• Greater Vancouver Sewerage and Drainage District v. Director, Environmental Management Act

    Decision Date:
    File Numbers:
    Decision Numbers:
    Third Party:
    Wastech Services Ltd.; Village of Cache Creek, Third Parties Ashcroft Indian Band; Bonaparte Indian Band, Participants


    Decision Date: January 31, 2017

    Panel: Alan Andison

    Keywords: Administrative Tribunals Act – s. 34(3)(b); preliminary decision; landfill; closure plan; groundwater

    The Greater Vancouver Sewerage and Drainage District (“GVSDD”) appealed a decision by the Director, Environmental Management Act (the “Director”), Ministry of Environment (the “Ministry”), to approve two plans related to the closure of the Cache Creek landfill. Most of the waste discharged to the landfill comes from the Greater Vancouver Regional District (now called Metro Vancouver), but the landfill also receives waste from the Village of Cache Creek (the “Village”) and the Thompson Nicola Regional District. Wastech Services Ltd. (“Wastech”) and the Village operate the landfill pursuant to an operational certificate that includes requirements for the landfill’s closure. Wastech and the Village submitted the closure plans that the Director had approved. The costs associated with the closure plans must be paid by the GVSDD pursuant to a private agreement between Wastech and the GVSDD.

    The GVSDD appealed the approval of the closure plans on several grounds. The main issue concerned a proposal in the plans to collect and treat groundwater affected by elevated levels of chloride. The GVSDD submitted that groundwater treatment should not be part of the closure plans, because the landfill is not the source of the elevated chloride, and the chloride level poses no threat to the environment or human health.

    Before the appeal was heard, the GVSDD applied to the Board for two orders:

    •    a sampling order directing Wastech to provide the GVSDD with certain groundwater and leachate samples, or alternatively, granting access to the landfill and monitoring wells so that the GVSDD could take samples; and

    •    a document production order directing the Director, Wastech, the Village, the Bonaparte Indian Band, and the Ashcroft Indian Band to provide the GVSDD with certain documents or categories of documents that the GVSDD had requested but were not disclosed or were only partially disclosed.

    After the GVSDD filed the application, the Director provided a list of 68 documents that, he submitted, included all of the documents that he or his staff considered before issuing the approval.

    Regarding the request for the sampling order, the Board considered whether it had the jurisdiction to grant such an order based on the language in section 34(3)(b) of the Administrative Tribunals Act.

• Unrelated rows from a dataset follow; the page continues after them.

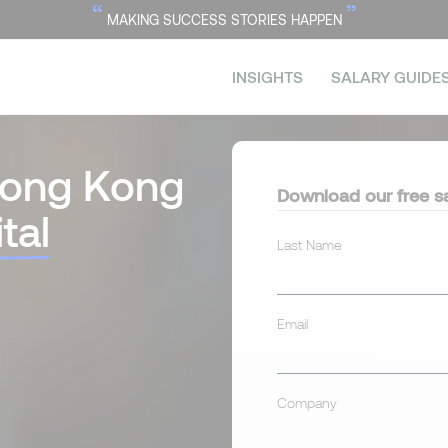
“
”
MAKING SUCCESS STORIES HAPPEN
INSIGHTS
SALARY GUIDE
Hong Kong
Download our free sa
tal
Last Name
Email
Company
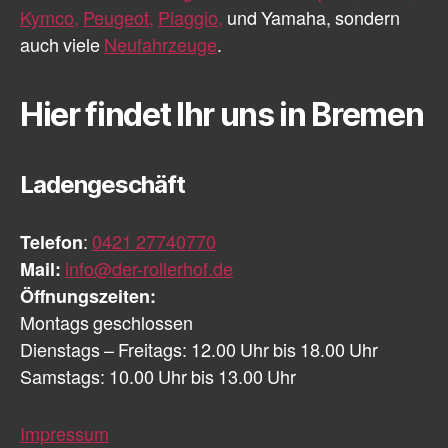
Kymco,
Peugeot,
Piaggio,
und Yamaha, sondern
auch viele
Neufahrzeuge
.
Hier findet Ihr uns in Bremen
Ladengeschäft
Telefon
:
0421 27740770
Mail:
info@der-rollerhof.de
Öffnungszeiten:
Montags geschlossen
Dienstags – Freitags: 12.00 Uhr bis 18.00 Uhr
Samstags: 10.00 Uhr bis 13.00 Uhr
Impressum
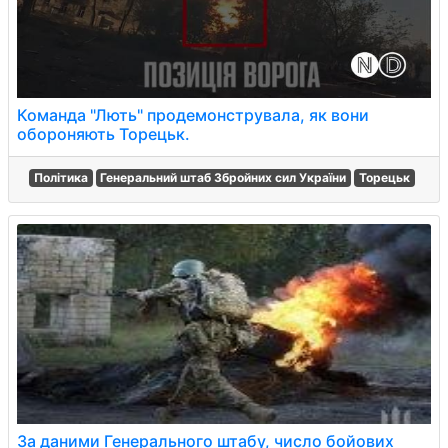
Команда "Лють" продемонструвала, як вони
обороняють Торецьк.
Політика
Генеральний штаб Збройних сил України
Торецьк
За даними Генерального штабу, число бойових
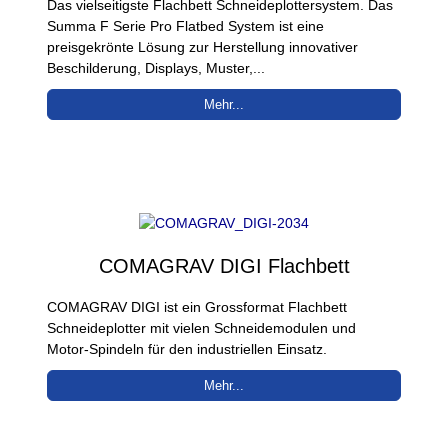
Das vielseitigste Flachbett Schneideplottersystem. Das
Summa F Serie Pro Flatbed System ist eine
preisgekrönte Lösung zur Herstellung innovativer
Beschilderung, Displays, Muster,...
Mehr...
COMAGRAV DIGI Flachbett
COMAGRAV DIGI ist ein Grossformat Flachbett
Schneideplotter mit vielen Schneidemodulen und
Motor-Spindeln für den industriellen Einsatz.
Mehr...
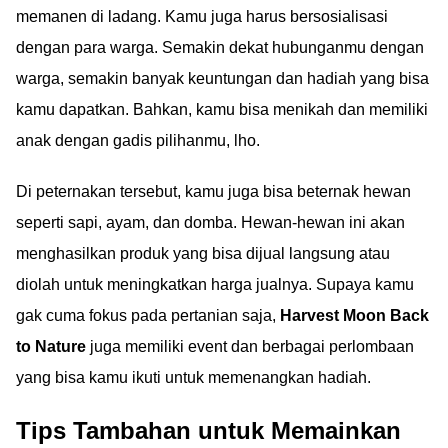
memanen di ladang. Kamu juga harus bersosialisasi
dengan para warga. Semakin dekat hubunganmu dengan
warga, semakin banyak keuntungan dan hadiah yang bisa
kamu dapatkan. Bahkan, kamu bisa menikah dan memiliki
anak dengan gadis pilihanmu, lho.
Di peternakan tersebut, kamu juga bisa beternak hewan
seperti sapi, ayam, dan domba. Hewan-hewan ini akan
menghasilkan produk yang bisa dijual langsung atau
diolah untuk meningkatkan harga jualnya. Supaya kamu
gak cuma fokus pada pertanian saja,
Harvest Moon Back
to Nature
juga memiliki event dan berbagai perlombaan
yang bisa kamu ikuti untuk memenangkan hadiah.
Tips Tambahan untuk Memainkan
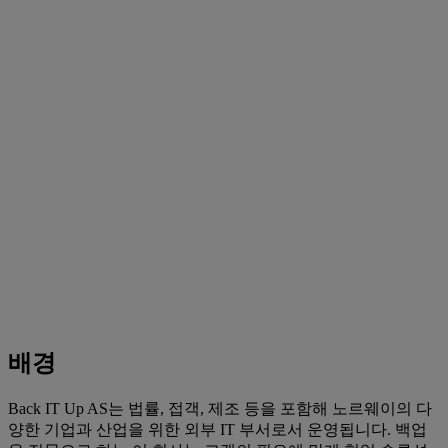
배경
Back IT Up AS는 법률, 접객, 제조 등을 포함해 노르웨이의 다
양한 기업과 산업을 위한 외부 IT 부서로서 운영됩니다. 백업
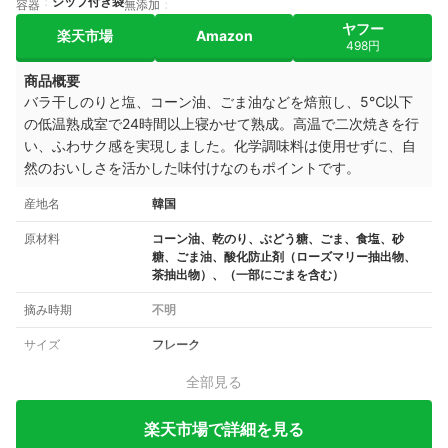
ジップ付き袋
容器
無添加
ヤフー
楽天市場
Amazon
498円
商品概要
バラ干しのりと塩、コーン油、ごま油などを焙煎し、5℃以下
の低温熟成室で24時間以上寝かせて熟成。高温で二次焼きを行
い、ふわサク感を実現しました。化学調味料は使用せずに、自
然のおいしさを活かした味付けなのもポイントです。
産地名
韓国
原材料
コーン油、乾のり、ぶどう糖、ごま、食塩、砂
糖、ごま油、酸化防止剤（ローズマリー抽出物、
茶抽出物）、（一部にごまを含む）
摘み時期
不明
サイズ
フレーク
全部見る
楽天市場で詳細を見る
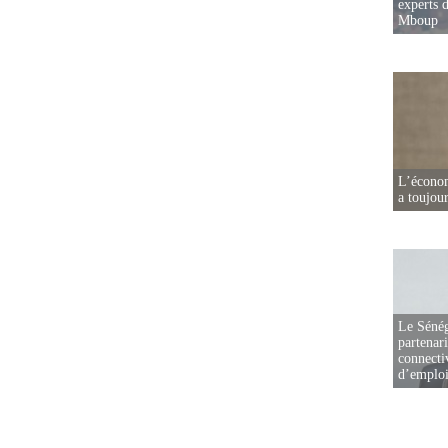
experts d
Mboup
L’écono
a toujou
Le Sénég
partenar
connectiv
d’emplo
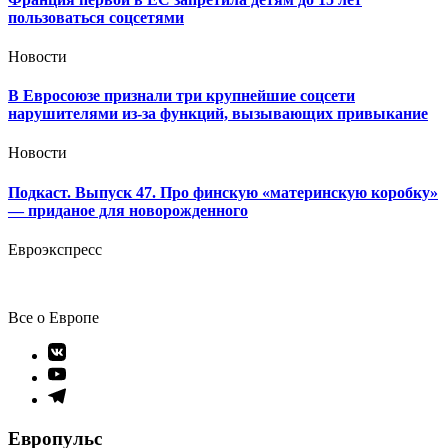
пользоваться соцсетями
Новости
В Евросоюзе признали три крупнейшие соцсети
нарушителями из-за функций, вызывающих привыкание
Новости
Подкаст. Выпуск 47. Про финскую «материнскую коробку»
— приданое для новорожденного
Евроэкспресс
Все о Европе
Элемент
меню
Элемент
меню
Элемент
меню
Европульс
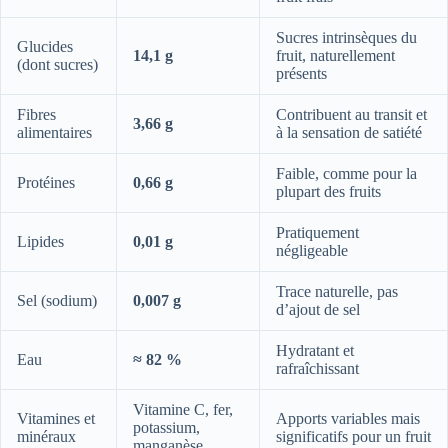
Sucres intrinsèques du
Glucides
14,1 g
fruit, naturellement
(dont sucres)
présents
Fibres
Contribuent au transit et
3,66 g
alimentaires
à la sensation de satiété
Faible, comme pour la
Protéines
0,66 g
plupart des fruits
Pratiquement
Lipides
0,01 g
négligeable
Trace naturelle, pas
Sel (sodium)
0,007 g
d’ajout de sel
Hydratant et
Eau
≈ 82 %
rafraîchissant
Vitamine C, fer,
Vitamines et
Apports variables mais
potassium,
minéraux
significatifs pour un fruit
manganèse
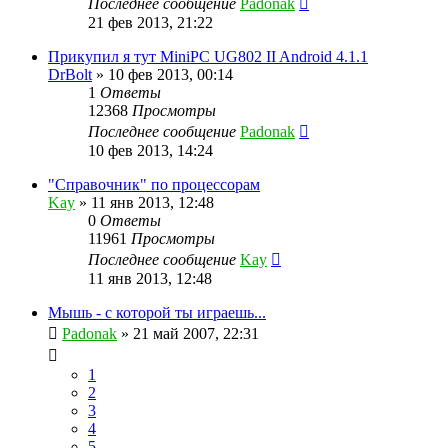
Последнее сообщение
Padonak
21 фев 2013, 21:22
Прикупил я тут MiniPC UG802 II Android 4.1.1
DrBolt
»
10 фев 2013, 00:14
1
Ответы
12368
Просмотры
Последнее сообщение
Padonak
10 фев 2013, 14:24
"Справочник" по процессорам
Kay
»
11 янв 2013, 12:48
0
Ответы
11961
Просмотры
Последнее сообщение
Kay
11 янв 2013, 12:48
Мышь - с которой ты играешь...
Padonak
»
21 май 2007, 22:31
1
2
3
4
5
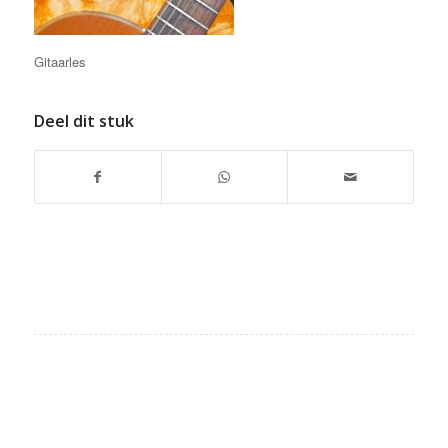
Gitaarles
Deel dit stuk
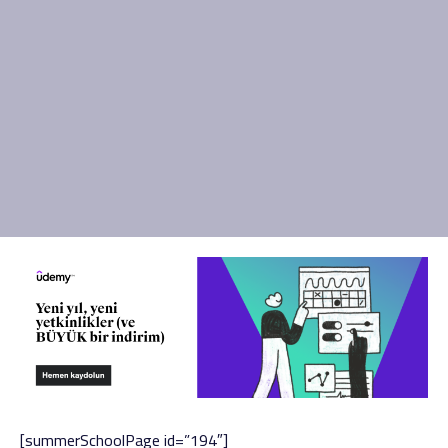
[summerSchoolPage id=”194″]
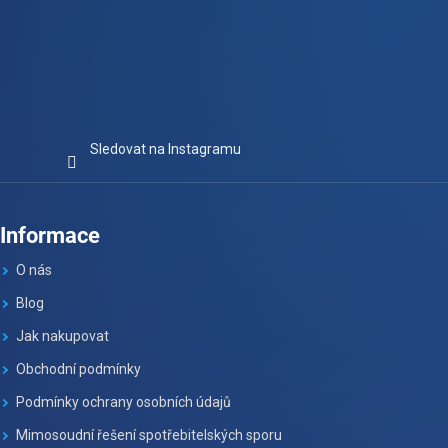
Sledovat na Instagramu
Informace
O nás
Blog
Jak nakupovat
Obchodní podmínky
Podmínky ochrany osobních údajů
Mimosoudní řešení spotřebitelských sporu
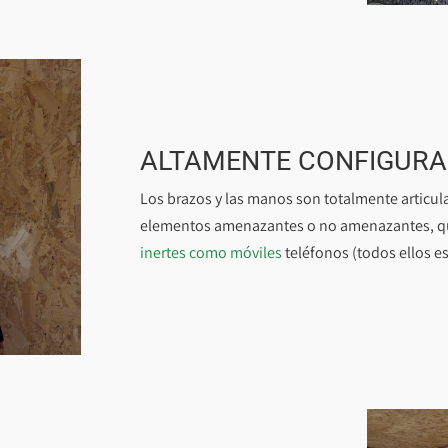
ALTAMENTE CONFIGURA
Los brazos y las manos son totalmente articul
elementos amenazantes o no amenazantes, q
inertes como móviles
teléfonos (todos ellos e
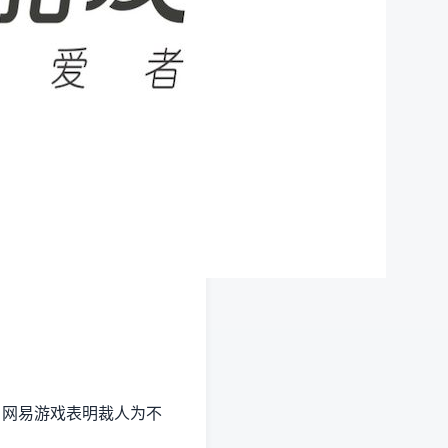
，网易游戏表明裁人为不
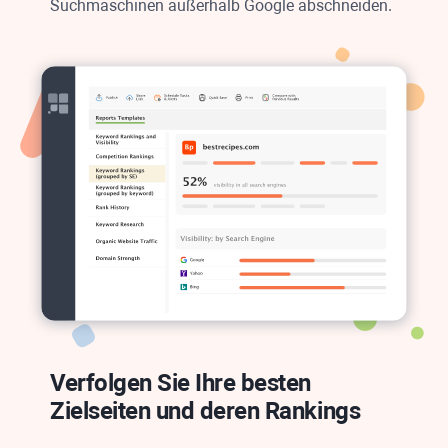
Suchmaschinen außerhalb
Google
abschneiden.
Verfolgen Sie Ihre besten
Zielseiten und deren Rankings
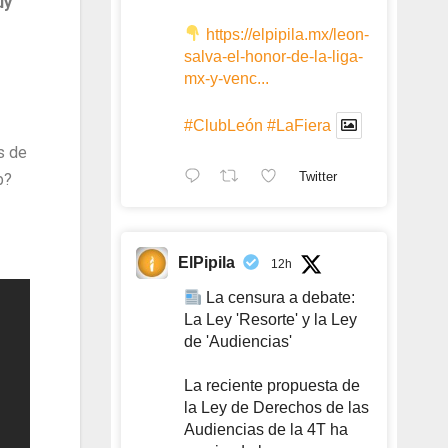
uy
https://elpipila.mx/leon-
salva-el-honor-de-la-liga-
mx-y-venc...
#ClubLeón
#LaFiera
s de
Twitter
b?
ElPipila
12h
La censura a debate:
La Ley 'Resorte' y la Ley
de 'Audiencias'
La reciente propuesta de
la Ley de Derechos de las
Audiencias de la 4T ha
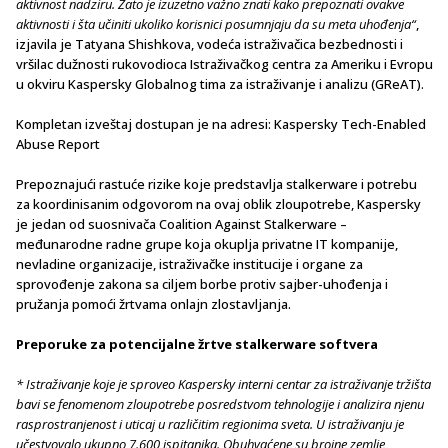
aktivnost nadziru. Zato je izuzetno važno znati kako prepoznati ovakve
aktivnosti i šta učiniti ukoliko korisnici posumnjaju da su meta uhođenja“
,
izjavila je Tatyana Shishkova, vodeća istraživačica bezbednosti i
vršilac dužnosti rukovodioca Istraživačkog centra za Ameriku i Evropu
u okviru Kaspersky Globalnog tima za istraživanje i analizu (GReAT).
Kompletan izveštaj dostupan je na adresi: Kaspersky Tech-Enabled
Abuse Report
Prepoznajući rastuće rizike koje predstavlja stalkerware i potrebu
za koordinisanim odgovorom na ovaj oblik zloupotrebe, Kaspersky
je jedan od suosnivača Coalition Against Stalkerware –
međunarodne radne grupe koja okuplja privatne IT kompanije,
nevladine organizacije, istraživačke institucije i organe za
sprovođenje zakona sa ciljem borbe protiv sajber-uhođenja i
pružanja pomoći žrtvama onlajn zlostavljanja.
Preporuke za potencijalne žrtve stalkerware softvera
* Istraživanje koje je sproveo Kaspersky interni centar za istraživanje tržišta
bavi se fenomenom zloupotrebe posredstvom tehnologije i analizira njenu
rasprostranjenost i uticaj u različitim regionima sveta. U istraživanju je
učestvovalo ukupno 7.600 ispitanika. Obuhvaćene su brojne zemlje,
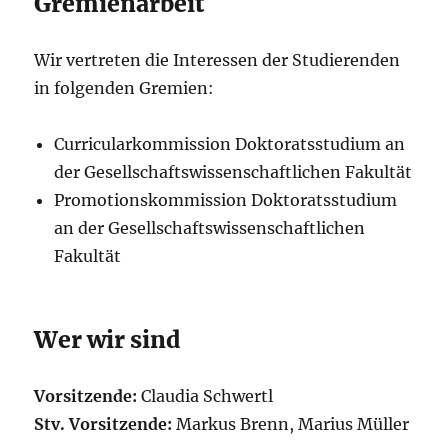
Gremienarbeit
Wir vertreten die Interessen der Studierenden
in folgenden Gremien:
Curricularkommission Doktoratsstudium an
der Gesellschaftswissenschaftlichen Fakultät
Promotionskommission Doktoratsstudium
an der Gesellschaftswissenschaftlichen
Fakultät
Wer wir sind
Vorsitzende:
Claudia Schwertl
Stv. Vorsitzende:
Markus Brenn, Marius Müller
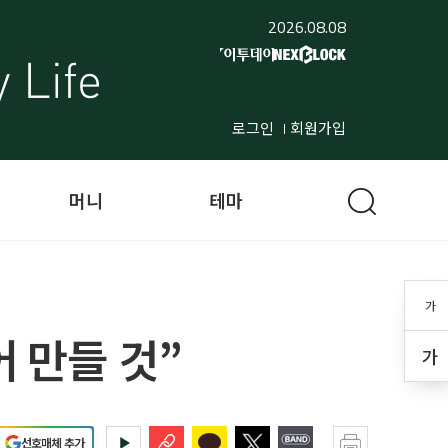
2026.08.08
로그인
회원가입
머니
테마
가
 만들 것”
가
선호매체 추가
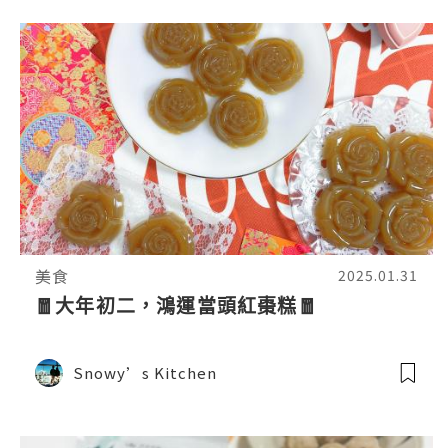
美食
2025.01.31
🧧大年初二，鴻運當頭紅棗糕🧧
Snowy’s Kitchen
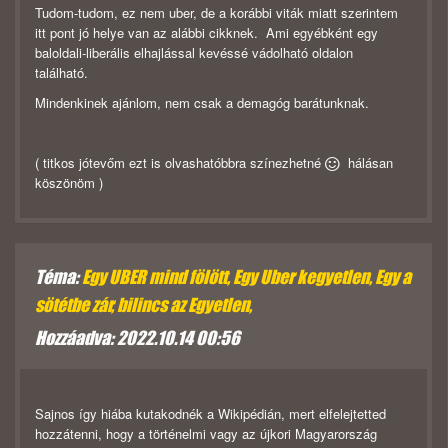
Tudom-tudom, ez nem uber, de a korábbi viták miatt szerintem
itt pont jó helye van az alábbi cikknek. Ami egyébként egy
baloldali-liberális elhajlással kevéssé vádolható oldalon
található.
Mindenkinek ajánlom, nem csak a demagóg barátunknak.
( titkos jótevőm ezt is olvashatóbbra színezhetné
hálásan
köszönöm )
Téma:
Egy UBER mind fölött, Egy Uber kegyetlen, Egy a
sötétbe zár, bilincs az Egyetlen,
Hozzáadva: 2022.10.14 00:56
Sajnos így hiába kutakodnék a Wikipédián, mert elfelejtetted
hozzátenni, hogy a történelmi vagy az újkori Magyarország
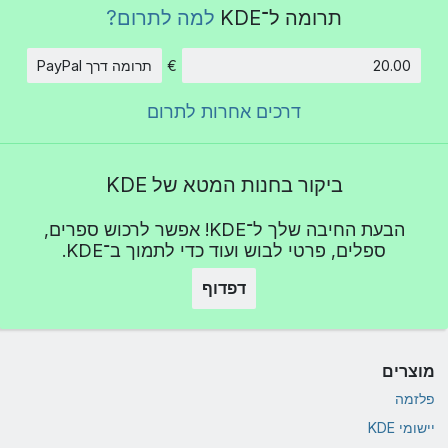
תרומה ל־KDE
למה לתרום?
€
תרומה דרך PayPal
סכום
דרכים אחרות לתרום
ביקור בחנות המטא של KDE
הבעת החיבה שלך ל־KDE! אפשר לרכוש ספרים,
ספלים, פרטי לבוש ועוד כדי לתמוך ב־KDE.
דפדוף
מוצרים
פלזמה
יישומי KDE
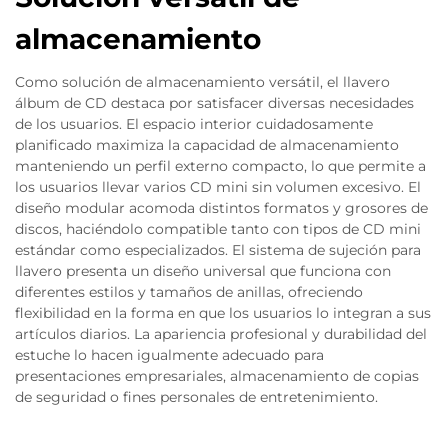
almacenamiento
Como solución de almacenamiento versátil, el llavero
álbum de CD destaca por satisfacer diversas necesidades
de los usuarios. El espacio interior cuidadosamente
planificado maximiza la capacidad de almacenamiento
manteniendo un perfil externo compacto, lo que permite a
los usuarios llevar varios CD mini sin volumen excesivo. El
diseño modular acomoda distintos formatos y grosores de
discos, haciéndolo compatible tanto con tipos de CD mini
estándar como especializados. El sistema de sujeción para
llavero presenta un diseño universal que funciona con
diferentes estilos y tamaños de anillas, ofreciendo
flexibilidad en la forma en que los usuarios lo integran a sus
artículos diarios. La apariencia profesional y durabilidad del
estuche lo hacen igualmente adecuado para
presentaciones empresariales, almacenamiento de copias
de seguridad o fines personales de entretenimiento.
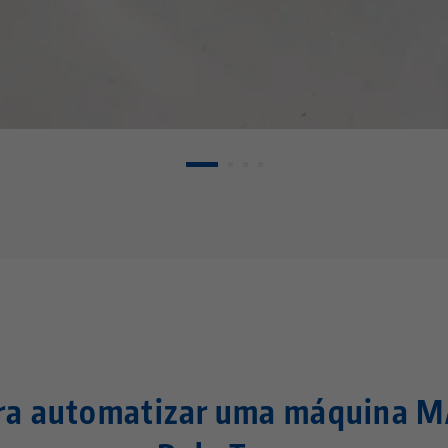
ara automatizar uma máquina 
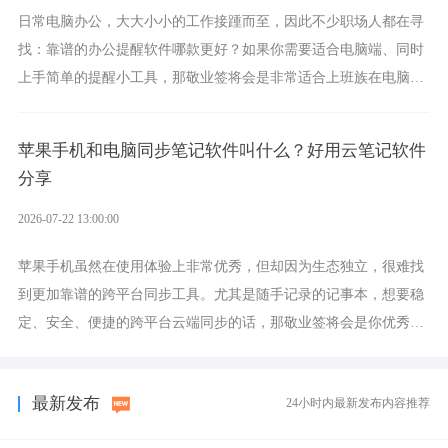
日常电脑办公，大大小小的工作接踵而至，因此不少职场人都在寻
找：靠谱的办公提醒软件哪款更好？如果你需要适合电脑端、同时
上手简单的提醒小工具，那敬业签将会是非常适合上班族在电脑上
设置各类提醒的实用软件。
苹果手机和电脑同步笔记软件叫什么？好用云笔记软件
分享
2026-07-22 13:00:00
苹果手机虽然在使用体验上非常优秀，但却因为生态独立，很难找
到更加靠谱的跨平台同步工具。尤其是随手记录的记事本，想要稳
定、安全、便捷的跨平台云端同步的话，那敬业签将会是你优秀的
选择，它就是果粉公认好用的跨设备云笔记软件。
最新发布
24小时内最新发布内容推荐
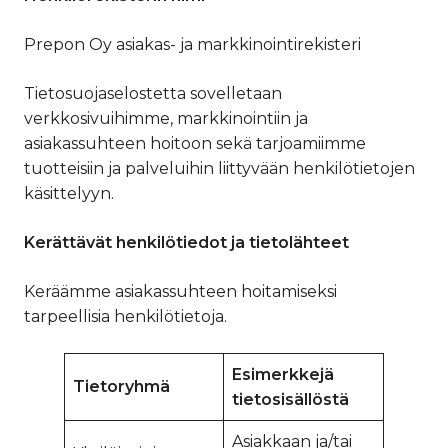
Prepon Oy asiakas- ja markkinointirekisteri
Tietosuojaselostetta sovelletaan
verkkosivuihimme, markkinointiin ja
asiakassuhteen hoitoon sekä tarjoamiimme
tuotteisiin ja palveluihin liittyvään henkilötietojen
käsittelyyn.
Kerättävät henkilötiedot ja tietolähteet
Keräämme asiakassuhteen hoitamiseksi
tarpeellisia henkilötietoja.
Esimerkkejä
Tietoryhmä
tietosisällöstä
Asiakkaan ja/tai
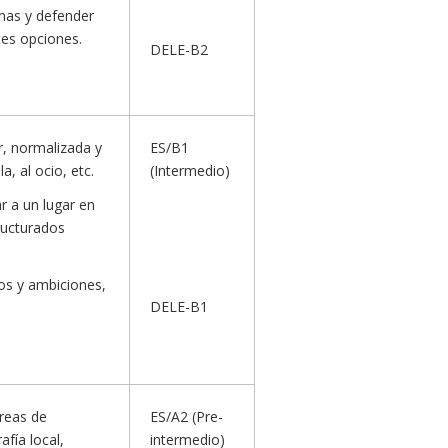
emas y defender
tes opciones.
DELE-B2
r, normalizada y
ES/B1
a, al ocio, etc.
(Intermedio)
r a un lugar en
tructurados
eos y ambiciones,
DELE-B1
áreas de
ES/A2 (Pre-
fía local,
intermedio)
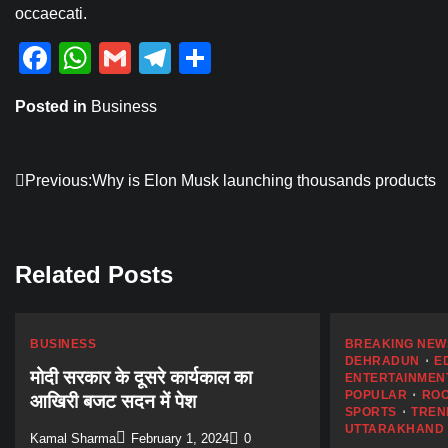
occaecati.
Facebook
WhatsApp
Gmail
Telegram
Share
Posted in
Business
Post
Previous:
Why is Elon Musk launching thousands products
navigation
Related Posts
BUSINESS
BREAKING NEW
DEHRADUN
E
मोदी सरकार के दूसरे कार्यकाल का
ENTERTAINMEN
POPULAR
RO
आखिरी बजट सदन में पेश
SPORTS
TREN
UTTARAKHAND
Kamal Sharma
February 1, 2024
0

The Board found that its power to order production under that section is limited to things “in the person’s possession or control”. The Board has no jurisdiction to order a person to produce samples that are not already in their possession, or to take samples that do not already exist. Consequently, the Board concluded that it had no jurisdiction to order Wastech to produce samples that did not already exist, or to order that the GVSDD could enter onto property to take samples.

    Regarding the request for the document production order, the Board found that the primary considerations in this case were whether the requested documents or categories of documents may be relevant to proving or responding to an issue in the appeal, and whether the party being asked to disclose documents had possession and control of the documents.

    The Board denied the request for document production with respect to the Bonaparte Indian Band, the Ashcroft Indian Band, and the Village. The Board found that the GVSDD’s request for documents from them was overly broad, the GVSDD had not established the relevance of the requested documents, or the requested documents overlapped with those requested from the Director and/or Wastech.

    Given the Director’s voluntary disclosure of documents, the Board denied the GVSDD’s request with respect to the Director, except for two documents that appeared to be relevant and were not already voluntarily disclosed. In all other respects, the Board found that the Director took reasonable steps to respond to the GVSDD’s request for documents, and was willing to disclose the relevant documents in his possession or control.

    Regarding the documents requested from Wastech, the Board found that some aspects of the GVSDD’s request were overly broad or covered documents that were already disclosed by the Director or Wastech. However, the Board ordered Wastech to produce certain categories of documents that appeared to be relevant to the issues in the appeal, assuming that those documents were in Wastech’s possession. Wastech was not obliged to provide data in a form than was different from the form in which it already existed.

    Consequently, the application was granted, in part, with respect to the document production order, and the application was denied with respect to the sampling order.